Step 4 — predict on rows the server has never seen
For evaluation against your own held-out data, model deployment, or just scoring fresh rows in production:
new_rows = pd.read_csv("rows_to_score.csv")
preds = client.runs.predict(run.run_id, new_rows)
print(preds.predictions[:5]) # decoded class labels
print(preds.classes) # column order of probas
print(preds.probas[0]) # [P(class_0), P(class_1), …]
The server reloads the run's promoted model (run.has_promoted_model
is True whenever a model is available), applies it to your rows,
returns predictions + predict_proba output. Your test rows never
touch Gnosys's training side.
You can also pass:
- a numpy ndarray — pass
feature_names=…so the server can validate column order; - a path to a CSV / parquet file.
import numpy as np
preds = client.runs.predict(
run.run_id,
np.random.randn(8, dataset.n_features),
feature_names=dataset.feature_names,
)
End-to-end script
Full notebook-ready snippet:
import pandas as pd
from sklearn.metrics import roc_auc_score
from sklearn.model_selection import train_test_split
from gnosys import GnosysClient
client = GnosysClient()
df = pd.read_csv("my_data.csv")
# Hold out 25% locally — these rows never leave your machine until
# the final scoring call.
train_df, test_df = train_test_split(
df, test_size=0.25, stratify=df["label"], random_state=42,
)
dataset = client.datasets.upload(
train_df,
name="experiment_v1",
task="classification",
target_column="label",
)
run = client.runs.create(
domain="tabular",
strategist={"kind": "hp_sweep", "key": "C",
"values": [0.01, 0.1, 1.0, 10.0]},
spec_template={
"spec_id": "_t", "name": "v1",
"hypothesis": "first sweep on real data",
"task": "classification",
"dataset_id": dataset.dataset_id,
"model_family": "logistic",
"hyperparameters": {"C": 1.0},
},
max_iterations=8,
)
run = client.runs.wait(run.run_id, timeout=600)

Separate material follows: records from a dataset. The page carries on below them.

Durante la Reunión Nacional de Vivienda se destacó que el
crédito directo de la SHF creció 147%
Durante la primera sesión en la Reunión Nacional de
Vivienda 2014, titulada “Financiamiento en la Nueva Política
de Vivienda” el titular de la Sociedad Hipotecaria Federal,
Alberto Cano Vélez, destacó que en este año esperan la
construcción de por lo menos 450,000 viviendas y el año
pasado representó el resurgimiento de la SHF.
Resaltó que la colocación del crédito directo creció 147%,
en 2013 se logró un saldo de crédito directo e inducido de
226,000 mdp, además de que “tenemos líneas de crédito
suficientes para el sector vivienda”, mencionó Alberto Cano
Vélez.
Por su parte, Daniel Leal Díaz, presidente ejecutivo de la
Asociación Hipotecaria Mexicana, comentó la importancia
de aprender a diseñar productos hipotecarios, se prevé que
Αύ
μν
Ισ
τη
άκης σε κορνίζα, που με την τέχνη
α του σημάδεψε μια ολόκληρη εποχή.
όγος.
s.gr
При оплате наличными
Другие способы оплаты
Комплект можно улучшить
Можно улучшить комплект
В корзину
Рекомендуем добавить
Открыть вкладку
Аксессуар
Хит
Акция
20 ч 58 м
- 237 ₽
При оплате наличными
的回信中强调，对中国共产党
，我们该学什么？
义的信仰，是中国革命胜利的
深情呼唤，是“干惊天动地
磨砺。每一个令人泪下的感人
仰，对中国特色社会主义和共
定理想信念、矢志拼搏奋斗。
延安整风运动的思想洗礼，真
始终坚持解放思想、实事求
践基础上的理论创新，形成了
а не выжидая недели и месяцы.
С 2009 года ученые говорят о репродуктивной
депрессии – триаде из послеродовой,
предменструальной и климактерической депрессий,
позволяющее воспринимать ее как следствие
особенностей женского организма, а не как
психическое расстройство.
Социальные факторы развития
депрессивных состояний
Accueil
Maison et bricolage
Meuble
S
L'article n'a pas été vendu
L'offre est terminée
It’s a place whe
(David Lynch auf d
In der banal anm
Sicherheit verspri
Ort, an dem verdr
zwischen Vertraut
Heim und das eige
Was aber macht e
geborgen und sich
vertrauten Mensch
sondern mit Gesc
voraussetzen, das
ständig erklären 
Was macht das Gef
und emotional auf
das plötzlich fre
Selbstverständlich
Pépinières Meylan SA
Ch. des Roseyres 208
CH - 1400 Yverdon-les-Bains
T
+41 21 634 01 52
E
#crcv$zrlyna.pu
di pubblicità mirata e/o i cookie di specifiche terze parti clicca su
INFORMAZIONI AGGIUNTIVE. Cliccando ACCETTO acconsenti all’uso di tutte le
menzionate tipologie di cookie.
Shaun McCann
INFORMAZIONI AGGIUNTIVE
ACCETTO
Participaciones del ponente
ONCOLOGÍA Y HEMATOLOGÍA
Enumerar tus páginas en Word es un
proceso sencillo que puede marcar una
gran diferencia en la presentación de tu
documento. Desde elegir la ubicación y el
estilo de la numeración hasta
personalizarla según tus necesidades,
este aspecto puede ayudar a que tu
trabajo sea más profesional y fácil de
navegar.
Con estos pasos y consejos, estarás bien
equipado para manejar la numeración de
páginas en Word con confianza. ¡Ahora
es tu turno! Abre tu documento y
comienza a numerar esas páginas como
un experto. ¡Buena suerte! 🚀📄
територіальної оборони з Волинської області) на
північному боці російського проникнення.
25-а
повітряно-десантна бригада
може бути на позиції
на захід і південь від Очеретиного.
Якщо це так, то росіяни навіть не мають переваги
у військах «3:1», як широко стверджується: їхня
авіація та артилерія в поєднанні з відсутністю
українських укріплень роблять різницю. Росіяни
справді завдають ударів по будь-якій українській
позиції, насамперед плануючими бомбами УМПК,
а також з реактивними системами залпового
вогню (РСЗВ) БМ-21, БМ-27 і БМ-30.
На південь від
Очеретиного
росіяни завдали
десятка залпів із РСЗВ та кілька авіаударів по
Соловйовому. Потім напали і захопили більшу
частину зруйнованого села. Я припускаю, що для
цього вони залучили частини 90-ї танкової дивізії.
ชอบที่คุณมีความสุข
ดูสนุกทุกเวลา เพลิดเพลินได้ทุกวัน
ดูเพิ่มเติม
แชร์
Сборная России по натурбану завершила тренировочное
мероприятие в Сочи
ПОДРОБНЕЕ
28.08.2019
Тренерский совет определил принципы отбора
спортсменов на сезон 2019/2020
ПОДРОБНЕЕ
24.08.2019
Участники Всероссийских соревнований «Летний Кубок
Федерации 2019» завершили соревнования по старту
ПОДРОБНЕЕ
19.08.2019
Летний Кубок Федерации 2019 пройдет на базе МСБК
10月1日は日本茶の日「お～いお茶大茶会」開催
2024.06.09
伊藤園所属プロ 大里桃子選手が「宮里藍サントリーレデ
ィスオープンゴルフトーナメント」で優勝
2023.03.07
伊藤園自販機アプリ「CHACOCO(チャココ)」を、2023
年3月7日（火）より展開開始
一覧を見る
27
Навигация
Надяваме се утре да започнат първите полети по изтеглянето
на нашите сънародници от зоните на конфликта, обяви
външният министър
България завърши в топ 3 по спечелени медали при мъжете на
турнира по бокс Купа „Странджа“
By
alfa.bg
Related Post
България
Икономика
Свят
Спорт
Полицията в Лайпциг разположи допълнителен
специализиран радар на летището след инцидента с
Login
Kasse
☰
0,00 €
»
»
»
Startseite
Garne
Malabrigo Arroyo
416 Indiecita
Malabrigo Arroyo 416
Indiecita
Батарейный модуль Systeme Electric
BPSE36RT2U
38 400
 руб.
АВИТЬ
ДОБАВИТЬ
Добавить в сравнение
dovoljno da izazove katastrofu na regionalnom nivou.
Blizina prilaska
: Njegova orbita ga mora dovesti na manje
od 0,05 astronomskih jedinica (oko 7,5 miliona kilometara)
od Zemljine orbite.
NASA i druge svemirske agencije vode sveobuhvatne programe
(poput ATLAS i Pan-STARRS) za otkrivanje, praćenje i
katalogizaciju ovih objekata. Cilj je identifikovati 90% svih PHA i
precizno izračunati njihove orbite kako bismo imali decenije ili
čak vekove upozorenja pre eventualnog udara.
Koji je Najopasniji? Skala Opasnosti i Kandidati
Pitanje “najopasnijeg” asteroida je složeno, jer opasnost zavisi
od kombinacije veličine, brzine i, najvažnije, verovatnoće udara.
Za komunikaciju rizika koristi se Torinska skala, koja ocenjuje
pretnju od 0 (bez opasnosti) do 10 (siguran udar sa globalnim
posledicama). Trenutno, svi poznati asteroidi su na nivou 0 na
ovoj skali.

X_test = test_df.drop(columns=["label"])
y_test = test_df["label"].to_numpy()
preds = client.runs.predict(run.run_id, X_test)
p_pos = [row[preds.classes.index(1)] for row in preds.probas]
print("local test AUC:", roc_auc_score(y_test, p_pos))
What if no model gets promoted?
If every spec gets blocked by the validation layer (e.g. severe
calibration failures or the deception test fires), run.best_tier
will be rejected_validation / rejected_below_floor,
run.has_promoted_model will be False, and client.runs.predict
will return 409. Read /v1/findings?run_id=… to see what was
rejected and why; commonly the fix is regularisation, more data,
or removing a leaking feature.
Plan caps
| Plan | datasets cap | predict calls / mo |
|---|---|---|
| free | 2 | 500 |
| starter | 20 | 10,000 |
| team | 200 | 100,000 |
| enterprise | unlimited | unlimited |
Hitting the cap returns 402; delete an unused dataset or upgrade.